INSTRUCTIONS FOR THE TASK: Copy every line of text in the records below word for word, and leave out the pictures.
>> start
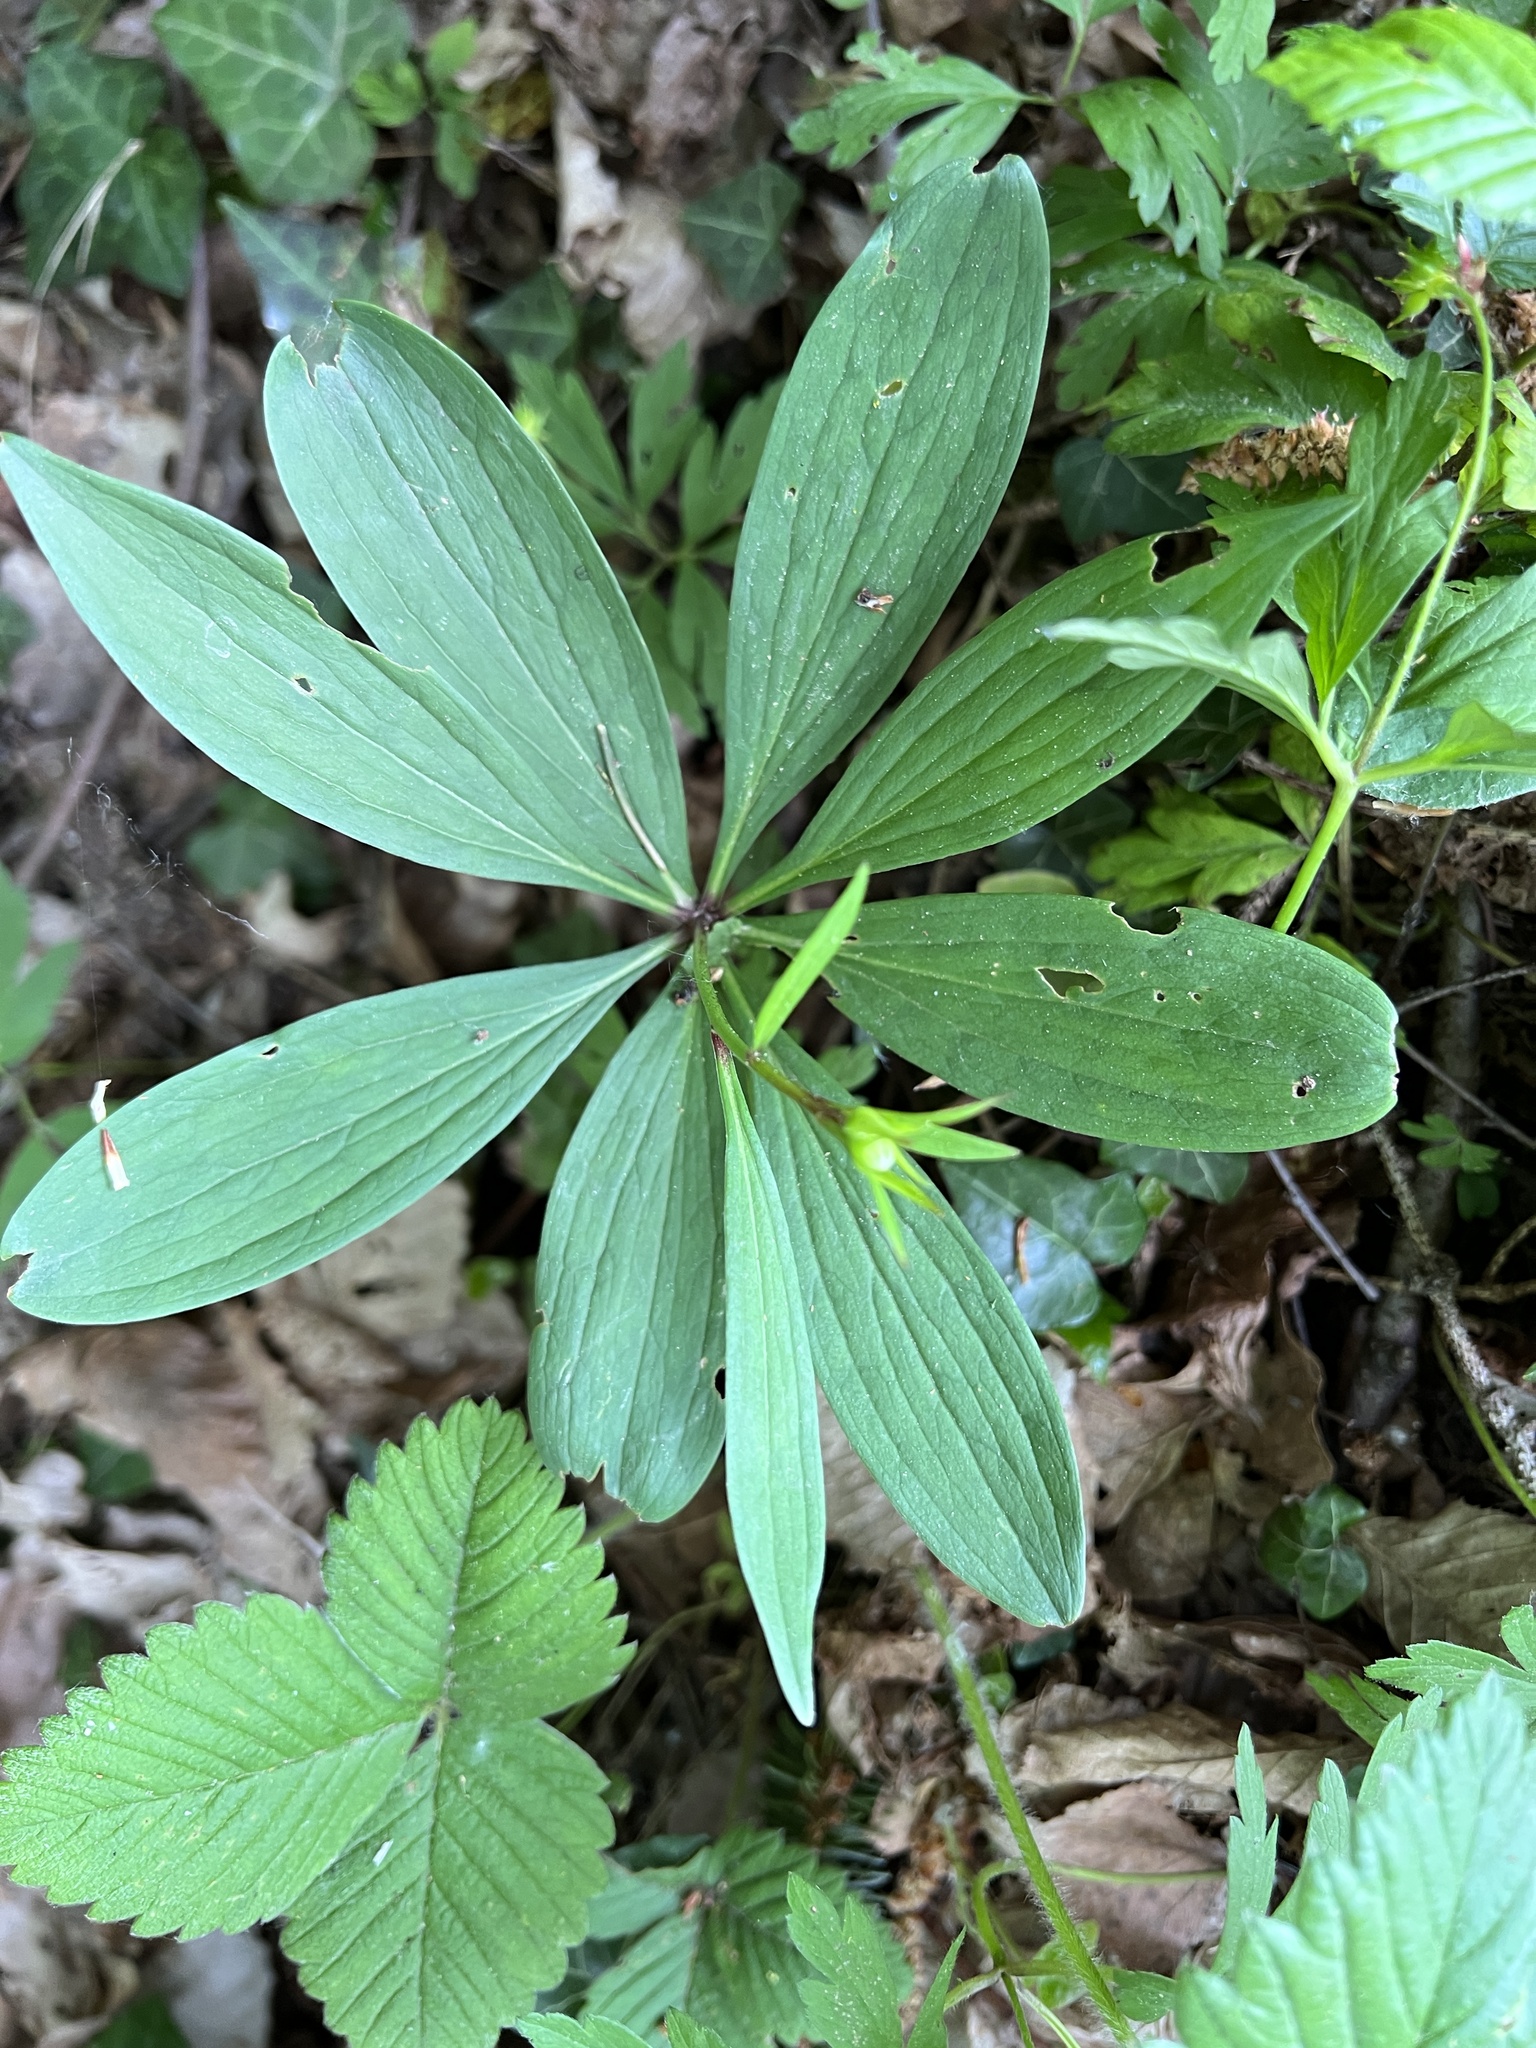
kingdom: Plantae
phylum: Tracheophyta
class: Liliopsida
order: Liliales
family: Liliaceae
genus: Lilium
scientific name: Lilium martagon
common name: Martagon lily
>> end
EXERCISE ANSWER:
kingdom: Plantae
phylum: Tracheophyta
class: Liliopsida
order: Liliales
family: Liliaceae
genus: Lilium
scientific name: Lilium martagon
common name: Martagon lily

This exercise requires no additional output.